* EXTRACTED ENTRIES *
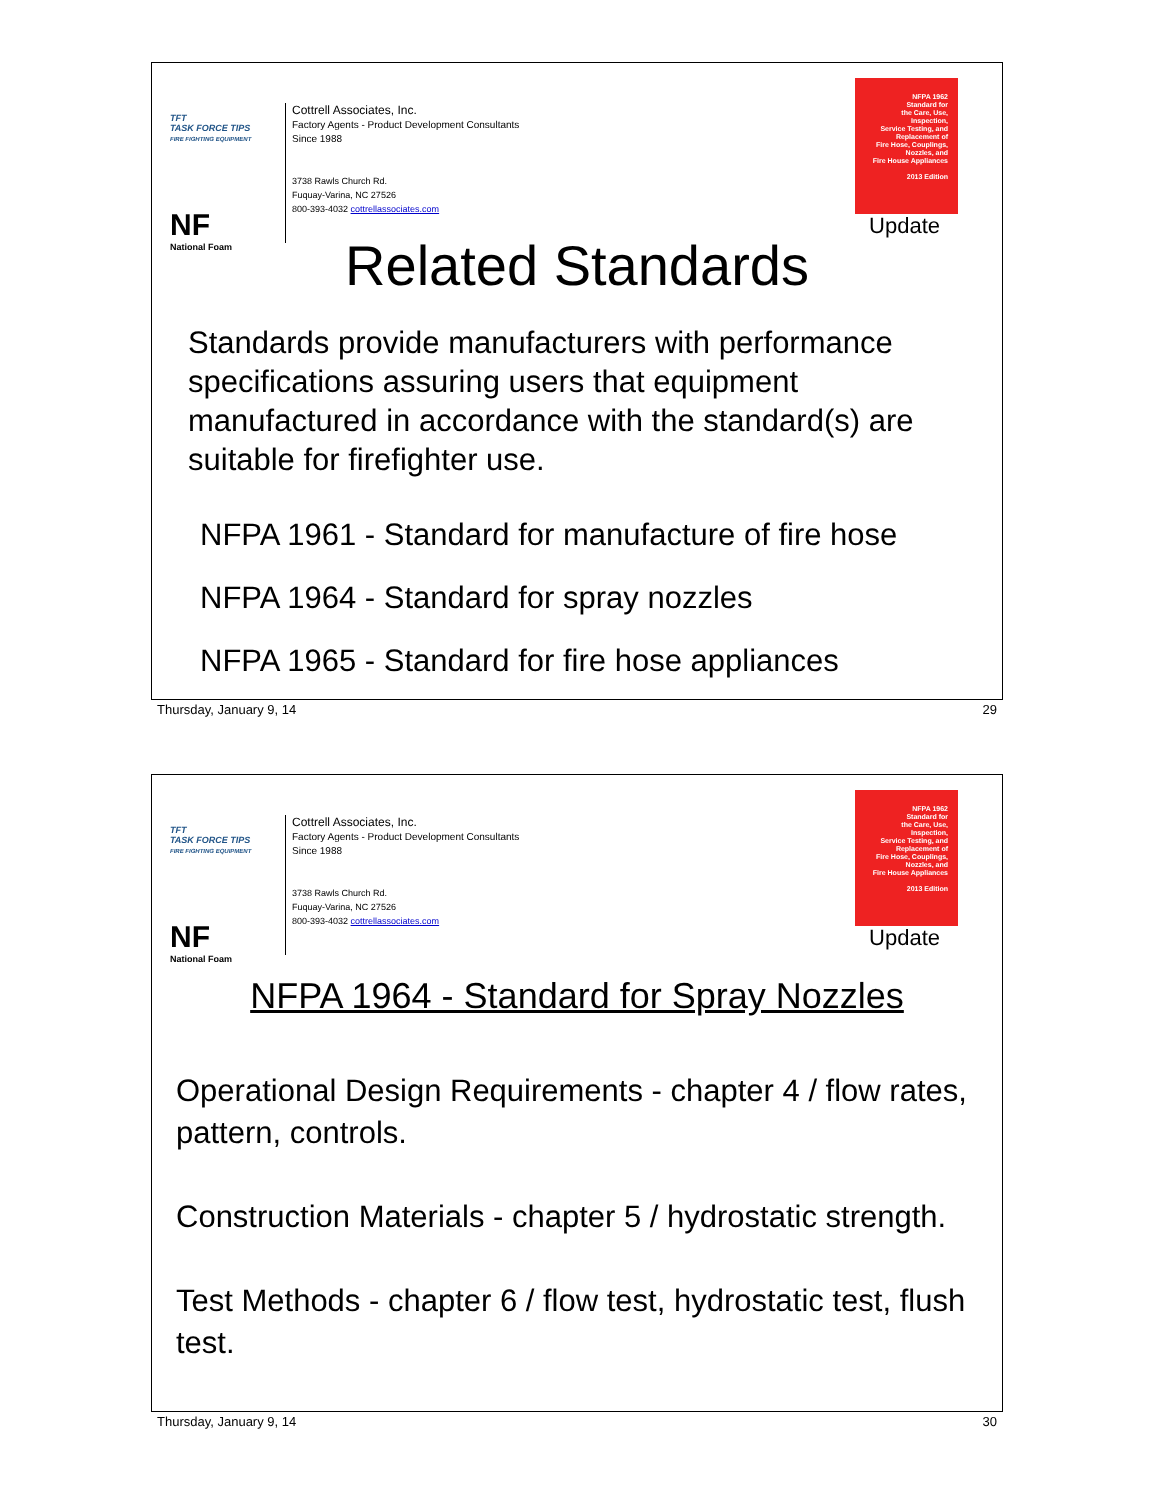TFT
TASK FORCE TIPS
FIRE FIGHTING EQUIPMENT
NF
National Foam
Cottrell Associates, Inc.
Factory Agents - Product Development Consultants
Since 1988
3738 Rawls Church Rd.
Fuquay-Varina, NC 27526
800-393-4032 cottrellassociates.com
NFPA 1962
Standard for
the Care, Use,
Inspection,
Service Testing, and
Replacement of
Fire Hose, Couplings,
Nozzles, and
Fire House Appliances
2013 Edition
Update
Related Standards
Standards provide manufacturers with performance specifications assuring users that equipment manufactured in accordance with the standard(s) are suitable for firefighter use.
NFPA 1961 - Standard for manufacture of fire hose
NFPA 1964 - Standard for spray nozzles
NFPA 1965 - Standard for fire hose appliances
Thursday, January 9, 14 29
TFT
TASK FORCE TIPS
FIRE FIGHTING EQUIPMENT
NF
National Foam
Cottrell Associates, Inc.
Factory Agents - Product Development Consultants
Since 1988
3738 Rawls Church Rd.
Fuquay-Varina, NC 27526
800-393-4032 cottrellassociates.com
NFPA 1962
Standard for
the Care, Use,
Inspection,
Service Testing, and
Replacement of
Fire Hose, Couplings,
Nozzles, and
Fire House Appliances
2013 Edition
Update
NFPA 1964 - Standard for Spray Nozzles
Operational Design Requirements - chapter 4 / flow rates, pattern, controls.
Construction Materials - chapter 5 / hydrostatic strength.
Test Methods - chapter 6 / flow test, hydrostatic test, flush test.
Thursday, January 9, 14 30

* DESCRIPTION OF THE TASK *
Give the count of lines in the listing that hold the word "NFPA", with no other text.

* ANSWER TO THE PROBLEM *
6